具体的には、金属の型に装着したコンドームをぬるま湯に浸し、電流を流して通電するかどうかで、コンドームに穴が空いているかをたしかめるというもの。普通ならゴムは電気を通しませんからね。
ここで穴が空いていると判断されたコンドームはすべて除外されます。すごい! ここまでの工程、興味深い技術が目白押しじゃないですか?
開発段階ではさらにさまざまな検査が…
以下の動画では、ここまでの工程と、開発段階での検査内容がザっと紹介されています。
コンドームの伸縮性をたしかめる破裂試験・転がし試験、穴空きを確認する水漏れ試験など、かなり厳密にチェックされていますね。しかしまさかコンドームが120cmまで膨らむとは…私たちが扱い方を間違えなければ、絶対に破れることはなさそうです。
Step6.潤滑ゼリーの塗布・パッケージング
ここまでの段階を経て問題がなければ、あとは潤滑ゼリーの塗布・パッケージングという流れになります。ここで注目しておきたいのが潤滑ゼリーについてです。
潤滑ゼリーとなると、いわゆるローションを思い浮かべる人が多いですが、コンドームに塗布される潤滑ゼリーはそれとはまったくの別モノです。
どう違うのかというと、ローションは男性側の気持ちよさを目的にしていますが、潤滑ゼリーは挿入時の女性の負担軽減に特化されたもので、材質がまったく違うのです。

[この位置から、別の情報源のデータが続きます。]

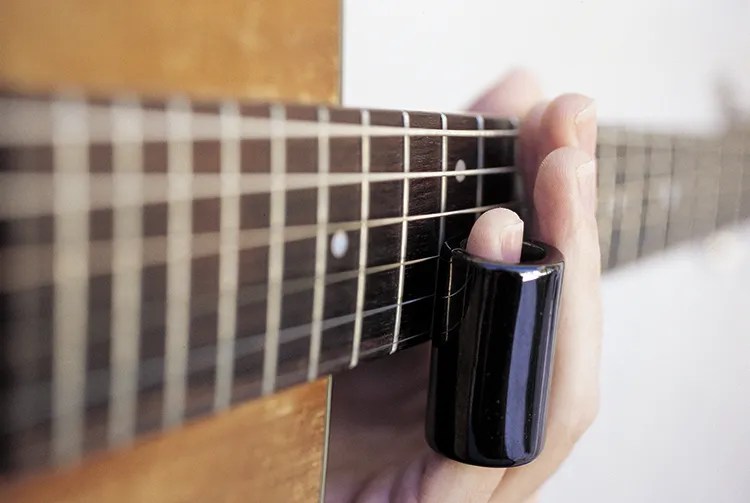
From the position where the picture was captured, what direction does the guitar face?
facing the viewer and to the right of the viewer
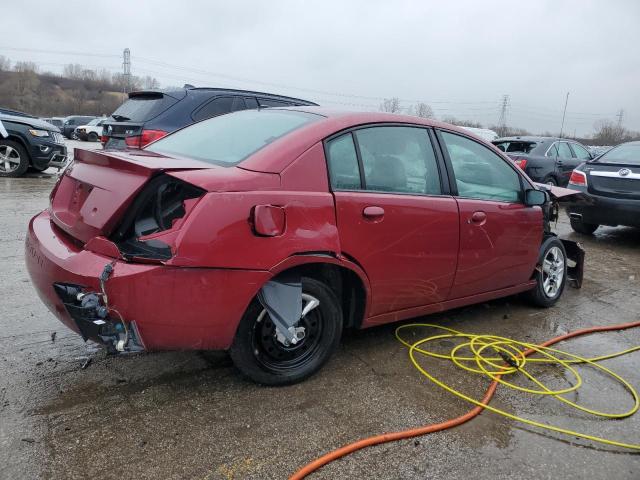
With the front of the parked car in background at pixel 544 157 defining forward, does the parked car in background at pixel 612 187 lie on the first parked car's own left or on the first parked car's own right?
on the first parked car's own right

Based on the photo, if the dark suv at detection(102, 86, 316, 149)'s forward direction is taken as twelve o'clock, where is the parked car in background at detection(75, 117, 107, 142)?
The parked car in background is roughly at 10 o'clock from the dark suv.

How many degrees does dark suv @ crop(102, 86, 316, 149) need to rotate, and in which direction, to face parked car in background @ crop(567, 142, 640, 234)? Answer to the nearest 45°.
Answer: approximately 45° to its right

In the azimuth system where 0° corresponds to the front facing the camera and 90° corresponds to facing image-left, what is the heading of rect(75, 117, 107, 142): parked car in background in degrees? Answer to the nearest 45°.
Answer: approximately 45°

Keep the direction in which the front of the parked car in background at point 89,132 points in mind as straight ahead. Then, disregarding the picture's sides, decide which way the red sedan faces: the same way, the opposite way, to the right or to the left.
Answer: the opposite way

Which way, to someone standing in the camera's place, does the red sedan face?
facing away from the viewer and to the right of the viewer

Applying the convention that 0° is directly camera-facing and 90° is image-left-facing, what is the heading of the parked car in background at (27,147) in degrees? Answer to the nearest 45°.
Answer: approximately 315°

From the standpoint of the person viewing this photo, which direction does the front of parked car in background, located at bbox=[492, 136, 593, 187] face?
facing away from the viewer and to the right of the viewer

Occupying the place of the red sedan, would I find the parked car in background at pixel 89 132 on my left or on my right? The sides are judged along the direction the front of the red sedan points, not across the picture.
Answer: on my left

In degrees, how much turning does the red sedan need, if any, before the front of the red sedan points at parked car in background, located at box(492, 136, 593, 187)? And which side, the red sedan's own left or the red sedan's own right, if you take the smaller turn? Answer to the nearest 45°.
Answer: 0° — it already faces it

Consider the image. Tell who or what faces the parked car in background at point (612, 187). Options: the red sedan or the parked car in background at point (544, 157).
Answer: the red sedan

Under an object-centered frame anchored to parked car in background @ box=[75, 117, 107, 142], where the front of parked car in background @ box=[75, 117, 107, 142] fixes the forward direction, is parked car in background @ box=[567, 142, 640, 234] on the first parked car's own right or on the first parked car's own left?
on the first parked car's own left

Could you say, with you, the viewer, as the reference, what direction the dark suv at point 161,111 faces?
facing away from the viewer and to the right of the viewer
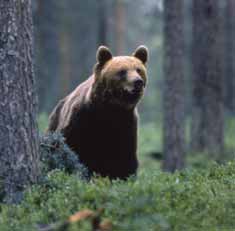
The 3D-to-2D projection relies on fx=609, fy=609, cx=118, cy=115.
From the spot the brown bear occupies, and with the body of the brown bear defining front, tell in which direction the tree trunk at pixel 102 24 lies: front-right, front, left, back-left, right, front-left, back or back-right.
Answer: back-left

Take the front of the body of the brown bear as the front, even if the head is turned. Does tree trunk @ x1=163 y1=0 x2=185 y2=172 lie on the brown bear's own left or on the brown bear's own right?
on the brown bear's own left

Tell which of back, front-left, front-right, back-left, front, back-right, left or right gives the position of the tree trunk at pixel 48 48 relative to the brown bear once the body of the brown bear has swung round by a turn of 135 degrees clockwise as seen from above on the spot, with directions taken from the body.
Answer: right

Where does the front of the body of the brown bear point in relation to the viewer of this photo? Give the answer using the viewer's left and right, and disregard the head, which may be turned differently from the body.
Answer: facing the viewer and to the right of the viewer

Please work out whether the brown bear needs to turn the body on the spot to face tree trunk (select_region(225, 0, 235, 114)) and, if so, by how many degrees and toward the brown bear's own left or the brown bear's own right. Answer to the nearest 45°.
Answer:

たしかにあまりベトベトしすぎていたら、挿入される女性は気持ちよくないですよね。最近はフレーバー付きのものも増えていますし、コンドームは時代を追うごとに、女性に優しくあるべく日夜研究が進められているのです。
参考マンガ『あそこではたらくムスブさん』がおもしろい!
最後に今回の執筆にあたって参考にさせていただいた、モリタイシ先生のマンガ『あそこではたらくムスブさん』がとってもおもしろかったので、そちらも紹介しておきます!
本作は、ゴム会社の開発部が舞台のお話。「サガミオリジナル」でおなじみの相模ゴム工業にみっちり取材を行ったうえで制作された作品です。
ほかには出回っていないコンドーム情報が描かれているのはもちろん、ストーリーが純粋なラブコメディになっているので女性でも抵抗なく読めますよ。
特にヒロインの結さんがひたむきに開発に取り組む姿を見ると、コンドームに恥ずかしい印象をもっている人もイメージがガラッと変わるはずです!
実のところ私は完全にコンドーム情報が目当てだったのですが、思わぬ名作に出会えてラッキーでした!
雑学まとめ
今回はコンドームの製造工程を紹介しました。何度も検査を繰り返し、かなり精密に作られていることを感じていただけたでしょう。ここまで行き届いた作り方がされていれば、私たちも安心して使うことができますね!
今回は主に情報を公開している相模ゴム工業の手法を紹介してきましたが、他社の製品のクオリティを考えても、同じようにこだわった製造が行われているはずです。